Bu genel eksenlere dayanılarak, eğitim alanında da önemli hedefler ortaya konulmuştur. Bu hedeflere bakıldığında; -Eğitimin işgücü talebine duyarlı hale getirilmesi konusunda, İşgücünün, 2000 yılında yüzde 73,8’i, 2005 yılında yüzde 67,3’ü lise altı eğitimli ve okuma yazma bilmeyenlerden oluştuğu, işgücü içinde yükseköğretim ve fakülte mezunlarının payı 2000 yılında yüzde 8,8 iken, 2005 yılında yüzde 11,5’e yükseldiği, işgücünün eğitim düzeyi Plan döneminde yükselmekle birlikte, AB ortalamasına göre düşük olduğu, bu durumun nitelik ve beceri düzeyi yüksek insan gücüne ihtiyaç duyulan günümüzde önemli bir sorun olarak varlığını sürdürdüğü, belirtilmektedir.

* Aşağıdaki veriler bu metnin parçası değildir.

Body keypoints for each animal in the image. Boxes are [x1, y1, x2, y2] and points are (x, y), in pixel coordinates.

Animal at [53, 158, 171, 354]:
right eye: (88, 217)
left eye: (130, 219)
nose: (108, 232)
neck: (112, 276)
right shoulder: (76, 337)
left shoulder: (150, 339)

-Eğitim sisteminin geliştirilmesi bağlamında, planda, nüfusun eğitime erişiminde önemli gelişmeler sağlandığı, zorunlu temel eğitimin 8 yıla çıkarılmasıyla, öğrenci sayısında büyük artış sağlandığı ve ilköğretimden ortaöğretime geçişler arttığı, bununla birlikte okullaşma oranlarında, okul öncesi eğitimde düşük seviyelerde kalındığı, ilköğretimde yüzde 100’e ulaşılamadığı, ortaöğretimde mesleki eğitimin payı artırılamadığı, yükseköğretim kademesinde okullaşma oranı bakımından önemli ilerleme kaydedilmekle birlikte, yükseköğretime olan yoğun talebin artarak devam ettiği, belirtilmektedir.

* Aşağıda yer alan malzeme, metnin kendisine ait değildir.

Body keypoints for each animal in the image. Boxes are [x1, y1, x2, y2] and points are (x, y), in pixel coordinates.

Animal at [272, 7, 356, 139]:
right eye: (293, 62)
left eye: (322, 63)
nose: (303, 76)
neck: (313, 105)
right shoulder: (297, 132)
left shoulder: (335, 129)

-Dershanelerle ilgili olarak; eğitimin hemen her kademesinde, ayrılan kaynaklarla öncelikle artan öğrenci sayılarının doğurduğu zorunlu ihtiyaçlar karşılanabilirken, eğitimde nitelik sorunu önemini korumakta olduğu, eğitim sisteminin sınav odaklı bir yapıda olması, eğitimden beklenen amaçlara ulaşılamamasına, sınav hazırlıklarına önemli harcamalar yapılmasına ve böylece eğitime ayrılan kaynakların verimsiz kullanılmasına, öğrenciler ve ailelerinde mali, sosyal ve psikolojik sorunların ortaya çıkmasına sebep olduğu, vurgulanmıştır.

AKP, plan döneminin sonuna doğru bu hedeflerle ilgili olarak 4+4+4 eğitim yasasını ve Milli Eğitim Temel Kanunu ile Bazı Kanun ve Kanun Hükmünde Kararnamelerde Değişiklik Yapan Kanunu çıkarmıştır. 4+4+4 eğitim yasasının geçirdiği süreci yazılarımızda bütün yönleriyle işlemiştik.

14 Mart tarihinde yürürlüğe giren 6528 Sayılı Kanunun uygulanması konusunda ise 30 Mart seçimlerinin sonuna bırakılmıştı. Bu bağlamda, dershanelerin kapatılması 2 yıllık bir ileri ertelemeye konu olmuş, eğitim yöneticilerinin yöneticiliklerine son verilmesi ise eğitim-öğretim döneminin sonuna ötelenmişti.

Bugün itibariyle alınan bu seçim zaferine dayanılarak, 6528 sayılı yasanın uygulanmasının önünde hiçbir engel kalmamıştır. Alınan yüksek oy oranı, AKP’ye yakın olmayan bütün eğitim yöneticilerini etkileyecektir. Dershaneler konusunda alınan kararlar uygulanacaktır. En önemlisi de bundan böyle stajyer öğretmenlerin iş güvencesi ortadan kaldırılmıştır. Eğitim yöneticilerinin kazanılmış yöneticilik haklarının ellerinden alınmasını müteakip, öğretmenlerin de iş güvencesini tartışma konusu edecek adımlar atılacaktır.

Onuncu kalkınma planının (2013-2018) yürürlükte olduğu bu günlerde, dokuzuncu kalkınma planının eğitime ilişkin hedefleri hayata geçirilmiştir. 30 Mart seçimlerinin eğitim sistemine ilişkin en önemli sonucu budur. Önümüzdeki günlerde eğitim sisteminin bütün paydaşlarını büyük zorluklar beklemektedir.